Comment choisir une solution d’identification universelle fiable?

Léonard Steger : Plusieurs critères sont à considérer. Il faut notamment privilégier les solutions globales ayant une gestion centralisée de l’opt-in et de l’opt-out pour garantir davantage la protection de la vie privée. Les identifiants universels rattachés à des graph déterministes globaux permettent de garder une vue 360 du client dans le respect du RGPD et de réaliser des activations pertinentes. C’est autrement plus pérenne que les solutions simple de cookies syncing, n’ayant pas d’identifiant persistant comme l’email au sein de leur id graph.

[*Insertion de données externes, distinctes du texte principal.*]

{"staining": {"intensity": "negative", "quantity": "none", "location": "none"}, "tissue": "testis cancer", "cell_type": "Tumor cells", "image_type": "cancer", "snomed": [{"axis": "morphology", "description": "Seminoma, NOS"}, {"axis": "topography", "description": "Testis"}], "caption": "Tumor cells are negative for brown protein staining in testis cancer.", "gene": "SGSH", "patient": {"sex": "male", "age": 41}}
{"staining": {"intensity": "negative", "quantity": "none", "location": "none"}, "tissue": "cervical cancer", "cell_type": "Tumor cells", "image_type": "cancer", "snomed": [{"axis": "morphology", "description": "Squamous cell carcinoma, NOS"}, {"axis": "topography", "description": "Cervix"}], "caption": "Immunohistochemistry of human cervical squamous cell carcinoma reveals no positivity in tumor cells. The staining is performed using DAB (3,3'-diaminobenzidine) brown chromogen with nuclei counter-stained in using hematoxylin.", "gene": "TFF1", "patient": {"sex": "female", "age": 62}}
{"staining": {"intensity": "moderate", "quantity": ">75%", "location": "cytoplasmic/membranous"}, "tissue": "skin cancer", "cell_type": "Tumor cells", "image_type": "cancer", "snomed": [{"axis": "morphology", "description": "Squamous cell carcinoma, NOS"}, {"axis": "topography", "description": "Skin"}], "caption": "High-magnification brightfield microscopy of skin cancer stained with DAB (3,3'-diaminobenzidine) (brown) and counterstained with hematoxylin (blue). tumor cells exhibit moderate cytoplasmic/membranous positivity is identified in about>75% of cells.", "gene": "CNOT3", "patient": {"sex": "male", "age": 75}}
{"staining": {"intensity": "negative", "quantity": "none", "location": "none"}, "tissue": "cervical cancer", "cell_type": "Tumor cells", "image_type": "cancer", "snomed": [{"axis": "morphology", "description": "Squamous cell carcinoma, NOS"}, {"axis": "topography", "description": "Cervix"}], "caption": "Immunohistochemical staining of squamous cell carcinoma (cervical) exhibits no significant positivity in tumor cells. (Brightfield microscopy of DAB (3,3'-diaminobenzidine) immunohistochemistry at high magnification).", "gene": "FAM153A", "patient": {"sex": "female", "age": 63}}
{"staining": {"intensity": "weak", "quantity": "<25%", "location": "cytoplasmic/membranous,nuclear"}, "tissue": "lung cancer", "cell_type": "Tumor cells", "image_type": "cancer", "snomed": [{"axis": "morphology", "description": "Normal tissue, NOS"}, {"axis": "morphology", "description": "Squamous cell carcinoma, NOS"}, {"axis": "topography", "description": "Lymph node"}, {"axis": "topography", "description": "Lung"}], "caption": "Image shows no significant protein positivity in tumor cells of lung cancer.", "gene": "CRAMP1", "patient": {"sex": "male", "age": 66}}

Aujourd’hui, la synchronisation des cookies avec les différentes plateformes du marché ralentit l’écosystème et offre une expérience moyenne au client final. En parallèle, étant donné qu’elles ont le potentiel de réduire le temps de chargement des pages et d’offrir une meilleure gestion de la protection de la vie privée, les initiatives d’identification globale sont bénéfiques pour l’ensemble de l’écosystème. De plus, elles garantissent aux éditeurs une chute de revenus bien moins importante que celle attendue (50% des revenus) en leur permettant de qualifier leurs audiences, de valoriser leurs CPM et dans le même temps de rassurer les annonceurs sur la qualité de l’environnement de diffusion qui leur est proposé.

Les annonceurs (et le reste de l’industrie) ont, en outre, eux aussi un rôle à jouer pour assurer le déploiement de l’ID universel dans le nouvel écosystème à venir, pour être en mesure de se synchroniser avec tous les grands éditeurs et faciliter les actions de marketing omnicanal sur l’open web. Car les initiatives d’identification universelle ne seront viables que si celles-ci sont adoptées très largement.